● **TASK GOAL**
Reproduce each line of the material exactly, minus any picture.

● **COLLECTED DATA**
/---
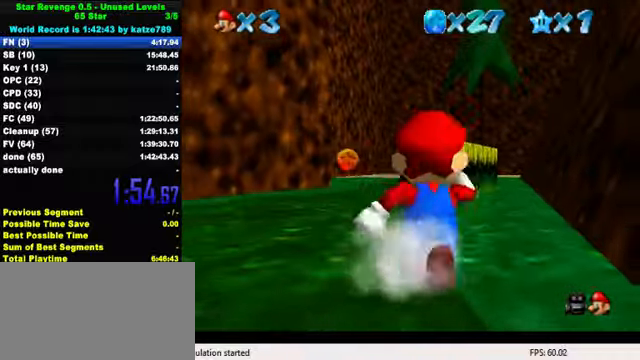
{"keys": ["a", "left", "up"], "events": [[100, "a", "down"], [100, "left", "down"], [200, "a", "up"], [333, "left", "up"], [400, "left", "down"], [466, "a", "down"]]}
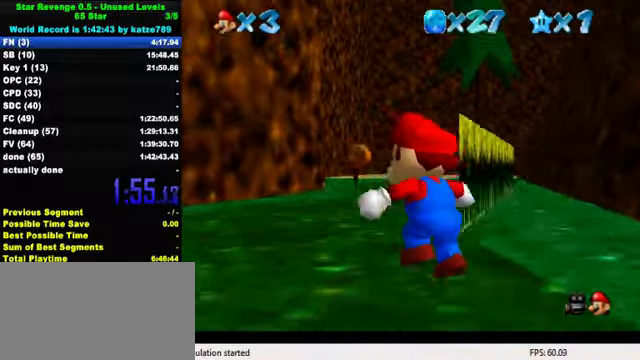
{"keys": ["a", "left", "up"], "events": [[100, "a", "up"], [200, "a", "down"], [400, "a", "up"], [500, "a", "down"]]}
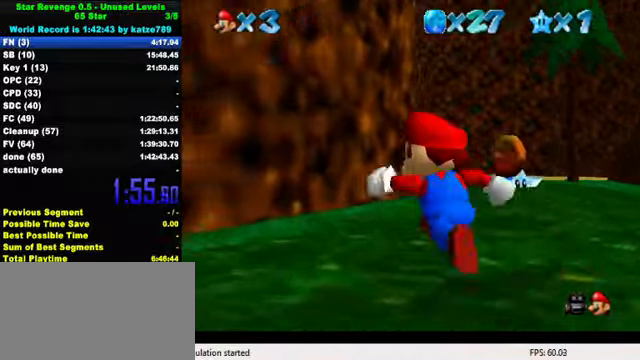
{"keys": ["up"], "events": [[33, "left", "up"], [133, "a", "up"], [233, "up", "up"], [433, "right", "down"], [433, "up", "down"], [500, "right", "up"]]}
\---
● **WRITTEN RESPONSE**
{"keys": ["a", "left", "up"], "events": [[100, "a", "down"], [100, "left", "down"], [200, "a", "up"], [333, "left", "up"], [400, "left", "down"], [466, "a", "down"]]}
{"keys": ["a", "left", "up"], "events": [[100, "a", "up"], [200, "a", "down"], [400, "a", "up"], [500, "a", "down"]]}
{"keys": ["up"], "events": [[33, "left", "up"], [133, "a", "up"], [233, "up", "up"], [433, "right", "down"], [433, "up", "down"], [500, "right", "up"]]}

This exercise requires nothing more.